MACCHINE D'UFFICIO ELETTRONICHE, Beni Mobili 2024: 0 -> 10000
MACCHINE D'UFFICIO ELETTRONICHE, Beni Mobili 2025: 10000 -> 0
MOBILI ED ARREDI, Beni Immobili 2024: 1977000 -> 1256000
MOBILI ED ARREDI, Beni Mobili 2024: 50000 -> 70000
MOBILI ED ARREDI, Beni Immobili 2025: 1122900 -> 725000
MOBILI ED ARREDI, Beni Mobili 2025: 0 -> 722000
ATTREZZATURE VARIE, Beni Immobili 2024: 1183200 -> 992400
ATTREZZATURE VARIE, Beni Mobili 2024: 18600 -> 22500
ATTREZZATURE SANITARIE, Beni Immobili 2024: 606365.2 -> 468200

...

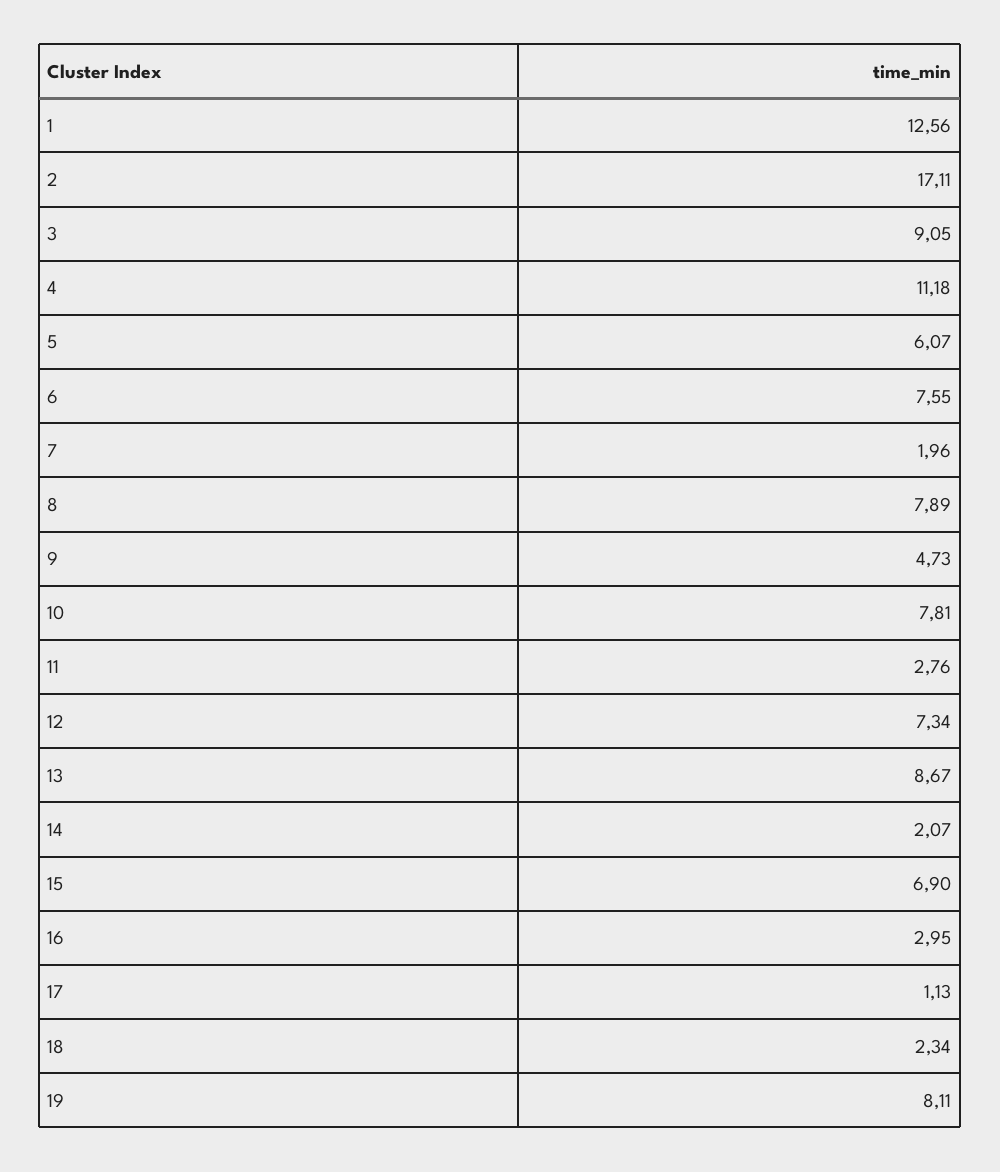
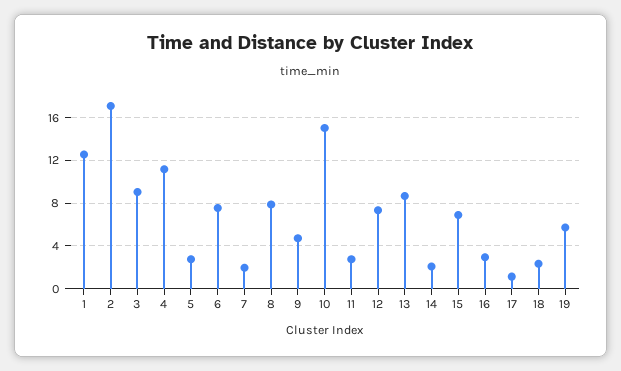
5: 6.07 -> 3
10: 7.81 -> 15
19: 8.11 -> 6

The task>
From the entries above, print the lines beginning at the one with "MOBILI ED ARREDI, Beni Mobili 2025: 0" and stopping after the one with "ATTREZZATURE SANITARIE, Beni", exactly as written and with nothing else.

Exercise output>
MOBILI ED ARREDI, Beni Mobili 2025: 0 -> 722000
ATTREZZATURE VARIE, Beni Immobili 2024: 1183200 -> 992400
ATTREZZATURE VARIE, Beni Mobili 2024: 18600 -> 22500
ATTREZZATURE SANITARIE, Beni Immobili 2024: 606365.2 -> 468200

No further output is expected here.